Our friend, the Pizza Guru, took a trip back home to Vermont and came back bearing a gift of maple syrup. It’s such an American ingredient and as I looked around my kitchen filled with very Italian ingredients I thought, “What am I going to do with this? Maple syrup pasta??!”

Fortunately, a quick conversation on Serious Eats, and I had more than enough inspiration, but funnily enough I paired it with another American ingredient: bourbon.  Was I embracing terroire, or just not thinking out of the box? Regardless, it turns out maple syrup and bourbon love each other!

Maple Syrup & Bourbon Glaze
¼ cup maple syrup
¼ cup bourbon
1 dried chili pepper, crumbled
¼ t Viet Namese cinnamon (very pungent)
Fresh nutmeg
¼ t grains of paradise
2-3 juniper berries

Place all the ingredients in a saucepan and gently reduce just a little, stop when the glaze starts to thicken. 

I like to brine my quail, but instead of using a regular salt brine, I used the whey left over from mozzarella (the whey is that liquid that comes with mozzarella).  The intrepid experimenters at Ideas in Food and Studio Kitchen had been fooling around with whey marinades and it is an intriguing way to tenderize meat. The lactose in the whey acts as the tenderizer, and commercial meat processors will actually use lactose crystals to tenderize meat. I’ve also experimented with yogurt as a tenderizer, and it works, but then you encounter the snot factor. I don’t know the science here, but a few times I wound up with a seriously mucilaginous sauce. This describes the snot factor, which is defined as when you bring the fork up to your mouth a long string of sauce snot clings to your plate. It’s sort of charming with melted cheese; it’s just revolting with a brown sauce. I’m happy to report that whey tenderized the meat, left no discernible flavor and there was zero snot factor. 

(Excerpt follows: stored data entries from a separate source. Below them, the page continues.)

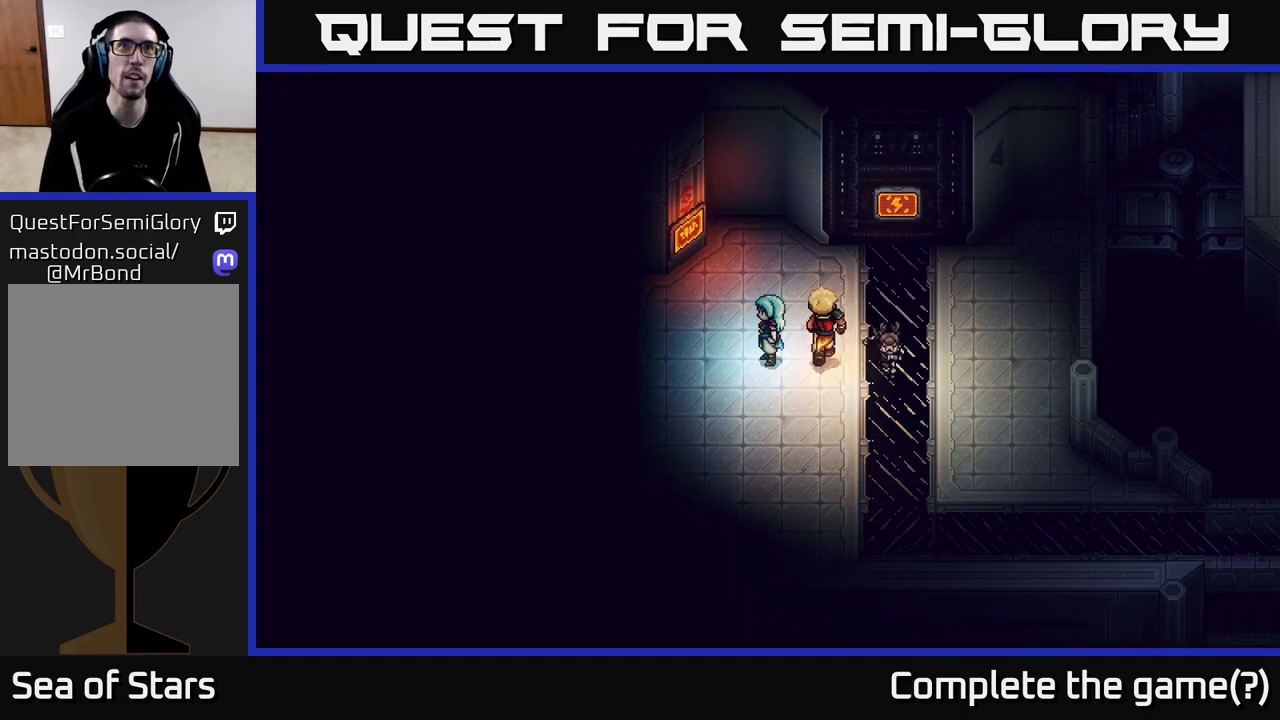
{"buttons": [], "left_stick": "right", "right_stick": "center", "events": [[450, "left_stick", "right"]]}
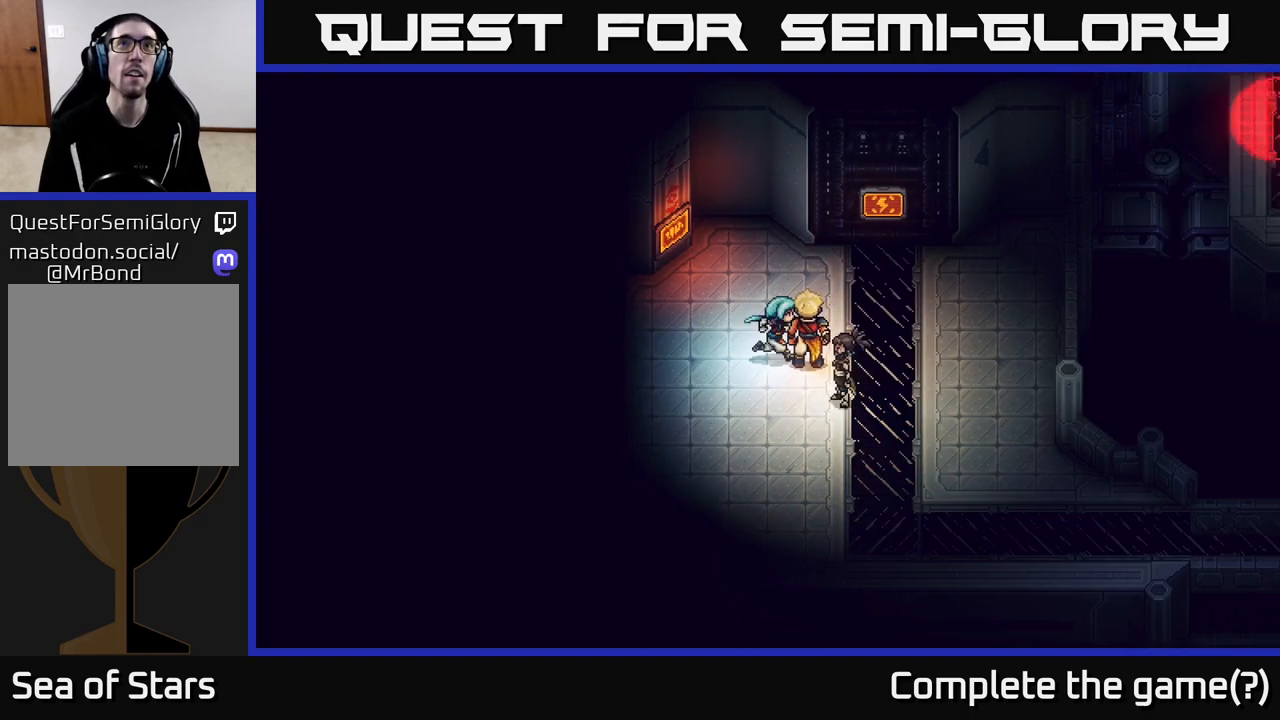
{"buttons": [], "left_stick": "down-right", "right_stick": "center", "events": [[500, "left_stick", "down-right"]]}
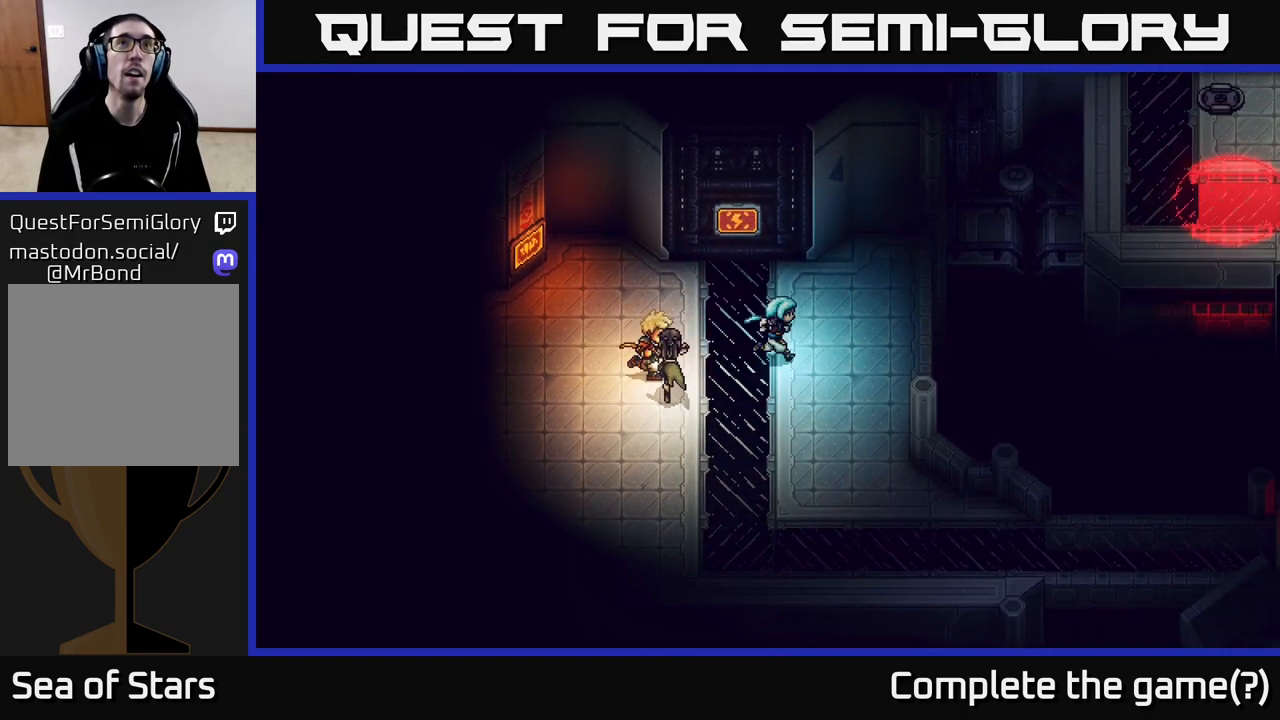
{"buttons": [], "left_stick": "up-right", "right_stick": "center", "events": [[450, "left_stick", "up-right"]]}
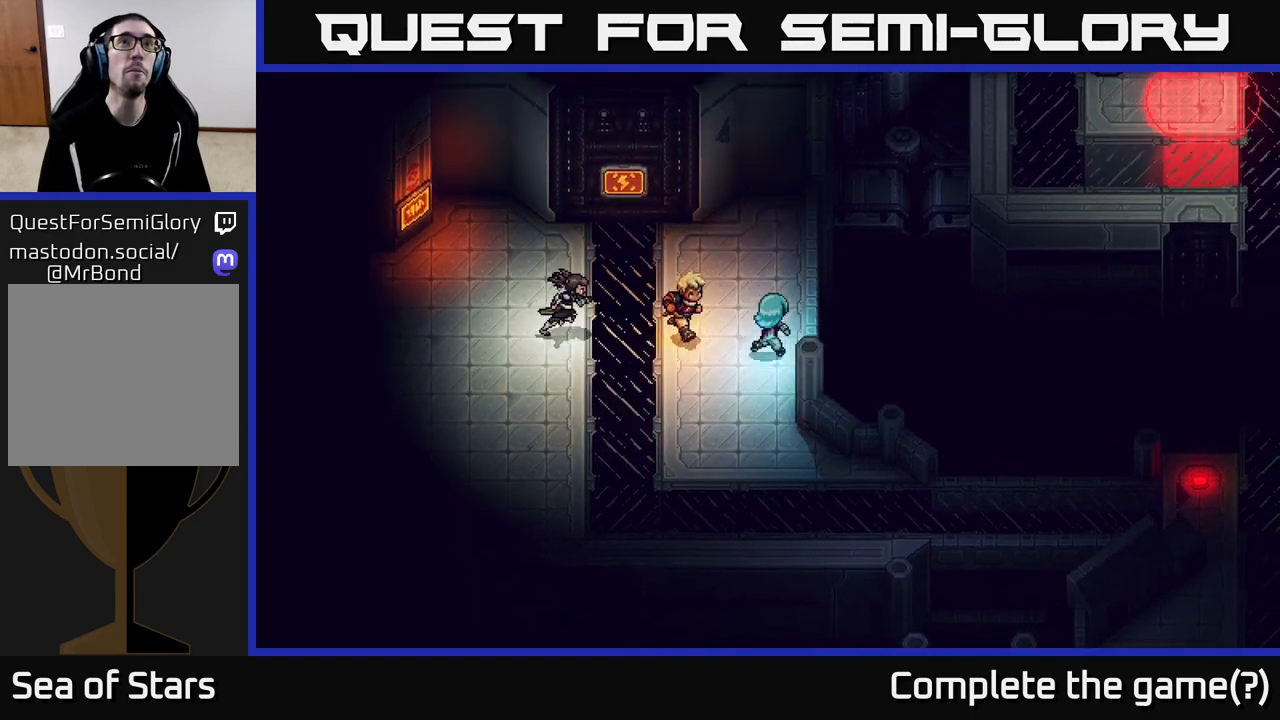
{"buttons": [], "left_stick": "left", "right_stick": "center", "events": [[67, "left_stick", "center"], [383, "left_stick", "left"]]}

Science lesson is over and now the rest is easy. Brush the quail with the glaze. You really do need a brush, if you pour, you’ll waste too much.
On the subject of trussing: this is your personal preference. I find I encounter problems with over roasting the non-trussed areas of the bird and I rather like the look of the untrussed bird in all it's wild abandon.
 Roast the quail at 375F for about 35 minutes, basting the quail every 8-10 minutes.  About 10 minutes before the quail is done, drain off the pan juices and added them to the glaze, reduce the sauce again and continued painting the birds with the pan juice glaze. The overall result was fantastic; the glaze was crackling hard, very flavorful and just the right amount of finger licking sticky. 

One last note about maple syrup, as Pizza Guru gave me the full rundown. He is a versatile fellow, isn’t he? This was ungraded syrup that he got at a Vermont coop and it was a revelation. Not super sweet, not particularly viscous, it was so delicately flavored you could sip it from a cordial glass and be quite happy. I’m now spoiled and will be on the hunt for some of this nectar when we get back to NY. 

P.S. I also tried the glaze on some chicken legs….and it is a fine, fine thing this maple syrup bourbon glaze!